### [ABOUT THIS EXERCISE]
Set down the data below word for word, and leave the images aside.

Saved data entries
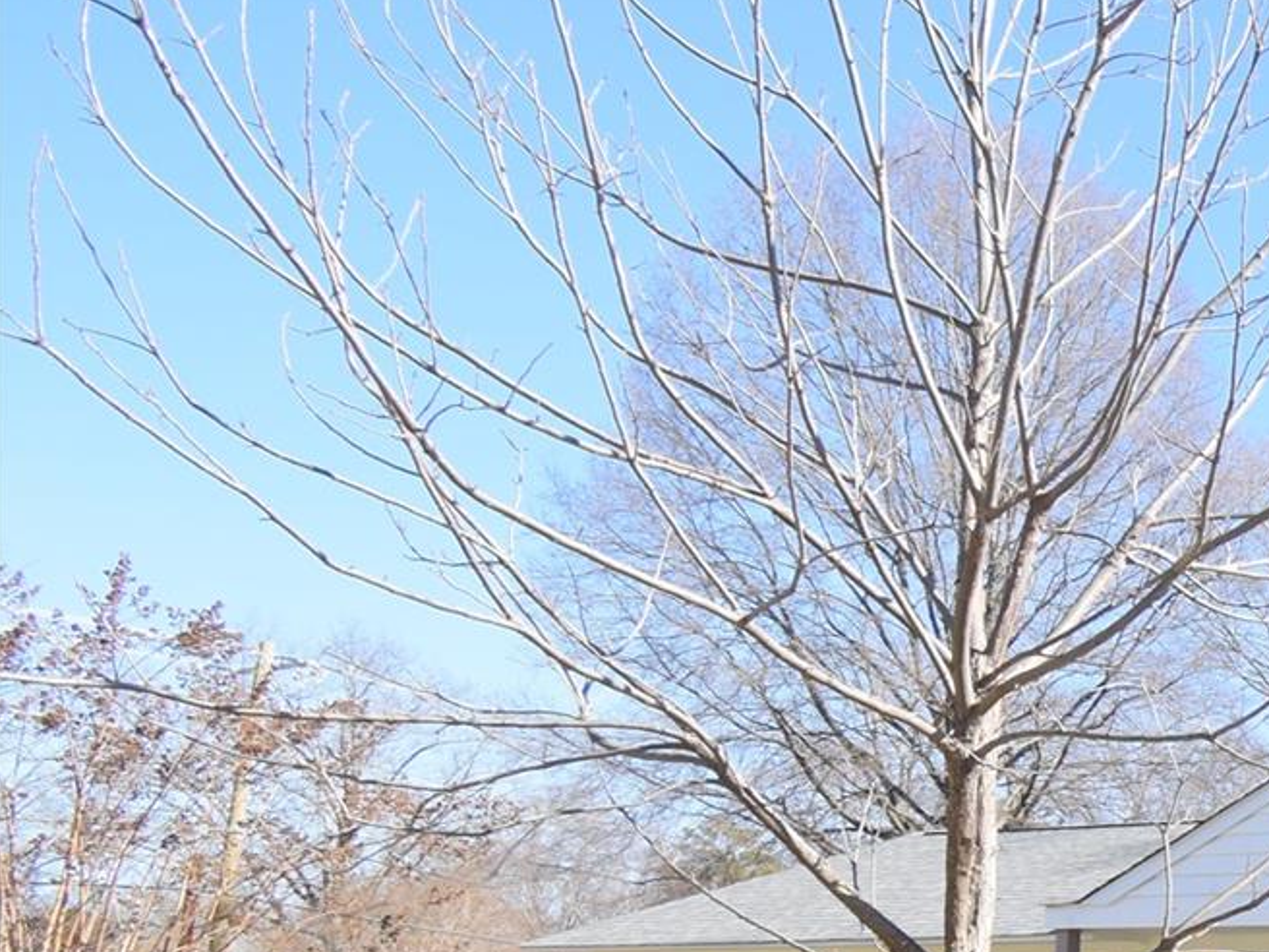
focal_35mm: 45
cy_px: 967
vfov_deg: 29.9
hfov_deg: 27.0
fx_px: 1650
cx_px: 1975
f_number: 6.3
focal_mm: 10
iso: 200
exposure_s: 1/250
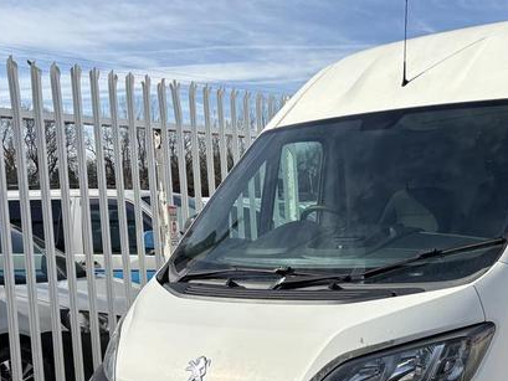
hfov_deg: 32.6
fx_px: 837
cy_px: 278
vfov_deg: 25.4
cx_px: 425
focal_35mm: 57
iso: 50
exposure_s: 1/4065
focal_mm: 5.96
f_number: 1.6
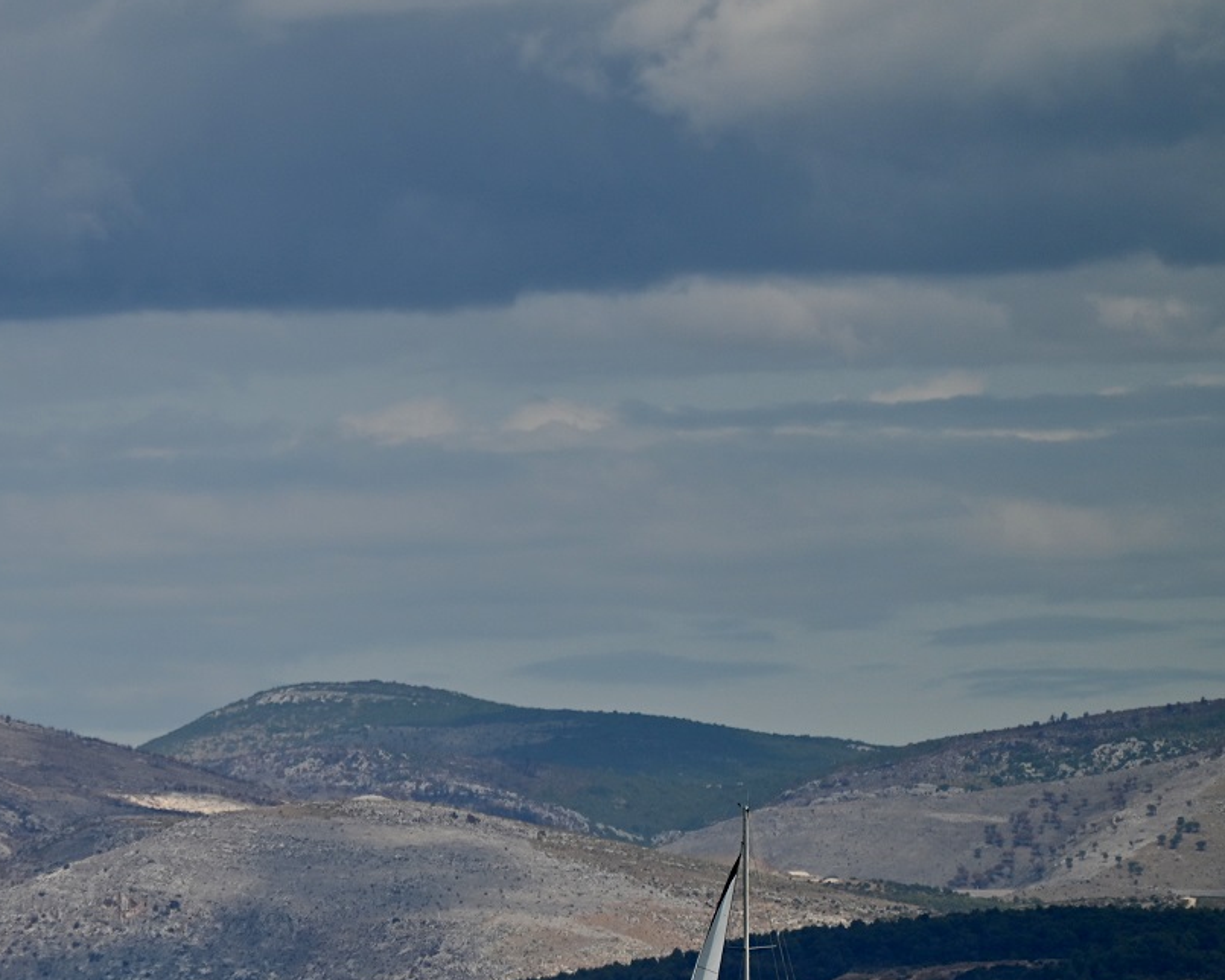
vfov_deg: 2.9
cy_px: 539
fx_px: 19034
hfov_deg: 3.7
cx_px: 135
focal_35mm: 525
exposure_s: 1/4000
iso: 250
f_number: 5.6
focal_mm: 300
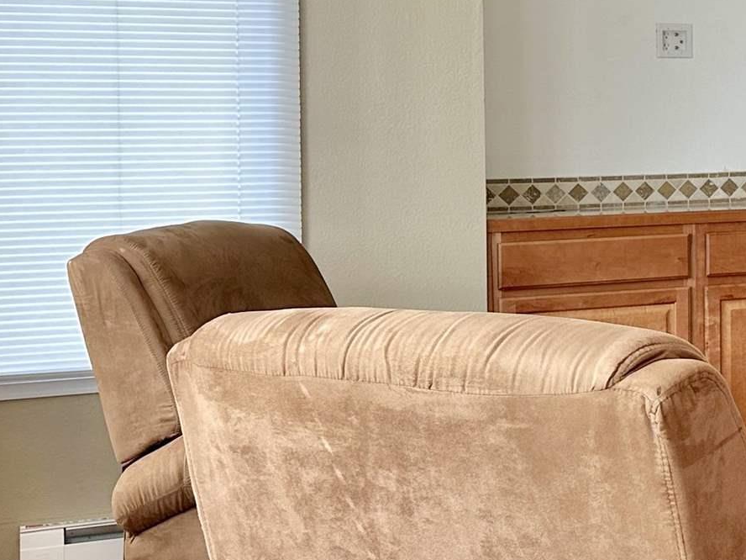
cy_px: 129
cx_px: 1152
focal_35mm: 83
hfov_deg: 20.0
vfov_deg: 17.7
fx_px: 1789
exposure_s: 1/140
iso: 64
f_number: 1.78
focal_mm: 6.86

### [EXERCISE OUTPUT]
focal_35mm: 45
cy_px: 967
vfov_deg: 29.9
hfov_deg: 27.0
fx_px: 1650
cx_px: 1975
f_number: 6.3
focal_mm: 10
iso: 200
exposure_s: 1/250
hfov_deg: 32.6
fx_px: 837
cy_px: 278
vfov_deg: 25.4
cx_px: 425
focal_35mm: 57
iso: 50
exposure_s: 1/4065
focal_mm: 5.96
f_number: 1.6
vfov_deg: 2.9
cy_px: 539
fx_px: 19034
hfov_deg: 3.7
cx_px: 135
focal_35mm: 525
exposure_s: 1/4000
iso: 250
f_number: 5.6
focal_mm: 300
cy_px: 129
cx_px: 1152
focal_35mm: 83
hfov_deg: 20.0
vfov_deg: 17.7
fx_px: 1789
exposure_s: 1/140
iso: 64
f_number: 1.78
focal_mm: 6.86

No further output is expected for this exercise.